AdvKT: An Adversarial Multi-Step Training Framework for Knowledge Tracing

TL;DR

AdvKT addresses the mismatch between common single-step KT training and the multi-step inference used in real-world ITS simulations, which causes error accumulation and data sparsity problems. It introduces an adversarial multi-step framework with a generator that predicts multi-step responses and a discriminator that guides data augmentation to produce realistic, diverse sequences, thereby aligning training with inference. The method combines KT-specific embeddings, GRU-based state modeling with attention, and specialized BCE/advantage losses plus autoregressive objectives, along with richly augmented and synthetic data to improve robustness.
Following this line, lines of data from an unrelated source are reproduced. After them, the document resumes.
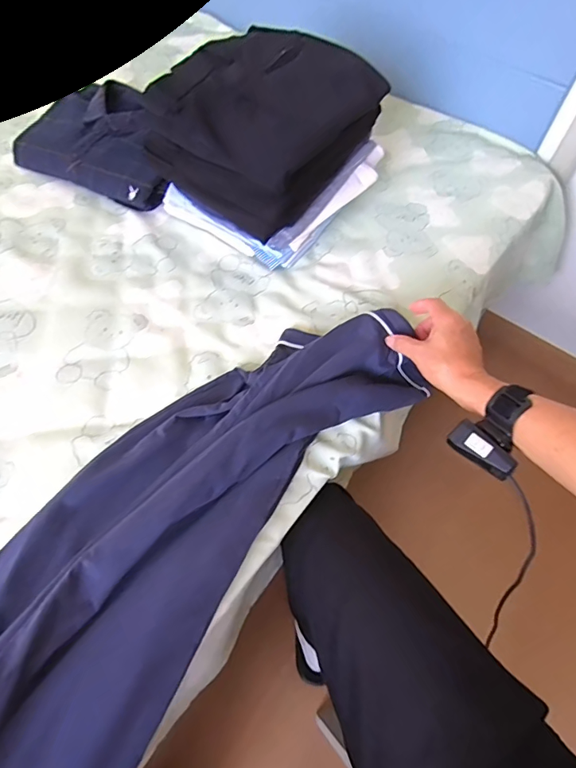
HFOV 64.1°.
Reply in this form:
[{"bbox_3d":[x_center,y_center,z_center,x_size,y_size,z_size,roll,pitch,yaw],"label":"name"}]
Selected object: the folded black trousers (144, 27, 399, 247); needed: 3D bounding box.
[{"bbox_3d":[-0.025,-0.401,0.703,0.225,0.141,0.299,28,60,13],"label":"folded black trousers"}]

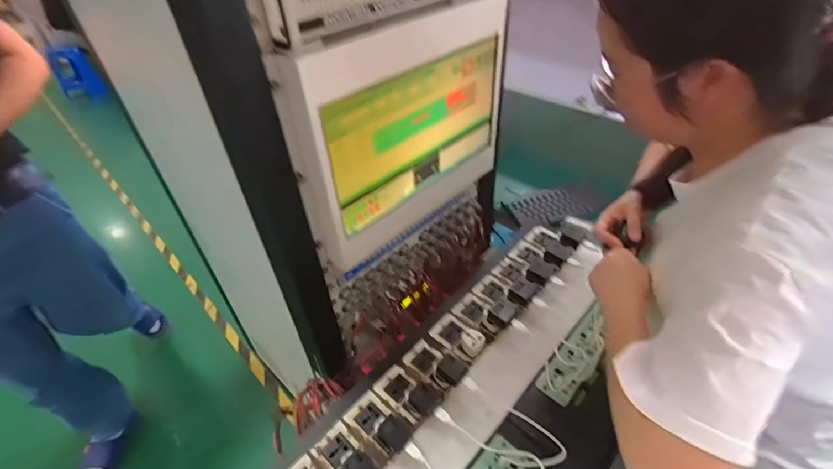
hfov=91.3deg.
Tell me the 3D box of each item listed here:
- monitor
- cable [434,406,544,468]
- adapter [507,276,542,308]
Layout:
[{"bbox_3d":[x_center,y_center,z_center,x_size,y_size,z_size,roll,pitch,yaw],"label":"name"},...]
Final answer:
[{"bbox_3d":[0.016,-0.182,0.715,0.026,0.224,0.399,26,49,30],"label":"monitor"},{"bbox_3d":[0.097,0.333,0.606,0.179,0.067,0.079,23,47,27],"label":"cable"},{"bbox_3d":[0.216,0.113,0.815,0.058,0.025,0.052,-33,49,-30],"label":"adapter"}]

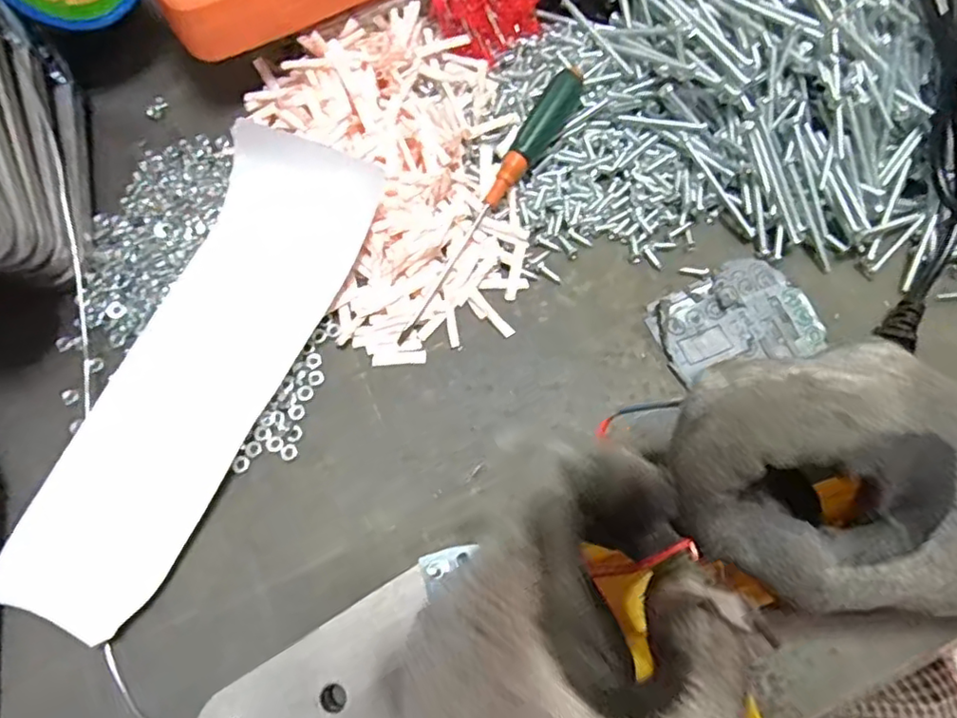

Experiments on four public KT datasets show AdvKT achieving state-of-the-art results in multi-step settings and notable improvements in data-sparse scenarios, demonstrating practical potential for student simulators and intelligent tutoring systems.

Abstract

Knowledge Tracing (KT) monitors students' knowledge states and simulates their responses to question sequences. Existing KT models typically follow a single-step training paradigm, which leads to discrepancies with the multi-step inference process required in real-world simulations, resulting in significant error accumulation. This accumulation of error, coupled with the issue of data sparsity, can substantially degrade the performance of recommendation models in the intelligent tutoring systems. To address these challenges, we propose a novel Adversarial Multi-Step Training Framework for Knowledge Tracing (AdvKT), which, for the first time, focuses on the multi-step KT task. More specifically, AdvKT leverages adversarial learning paradigm involving a generator and a discriminator. The generator mimics high-reward responses, effectively reducing error accumulation across multiple steps, while the discriminator provides feedback to generate synthetic data. Additionally, we design specialized data augmentation techniques to enrich the training data with realistic variations, ensuring that the model generalizes well even in scenarios with sparse data. Experiments conducted on four real-world datasets demonstrate the superiority of AdvKT over existing KT models, showcasing its ability to address both error accumulation and data sparsity issues effectively.

Figures (7)

• Figure 1: (a) Illustration of the students simulator's application and the comparison between single-step and multi-step inference KT. (b) Comparison of single-step inference and multi-step inference (simulator) and the primary application of the simulator. Input of single-step inference: historical question and ground-truth response. Input of multi-step inference: historical question and predicted response. (c) Performance comparison of the single-step inference and multi-step inference with a single-step training approach. With increased sequence length, errors accumulate gradually under the multi-step inference setting.
• Figure 2: The overview of the proposed AdvKT framework.
• Figure 3: Comparison results of the influence of learning sequence length of the generator with BCE loss and AdvKT.
• Figure 4: Distribution of question-response pair visualized with two-dimensional t-SNE on ASSIST09. Green points are real data in dataset. Blue points correspond to data generated by positive data augmentation methods. Red points represent generative data.
• Figure 5: Ablation study on the hyper-parameter $\gamma$ on four datasets.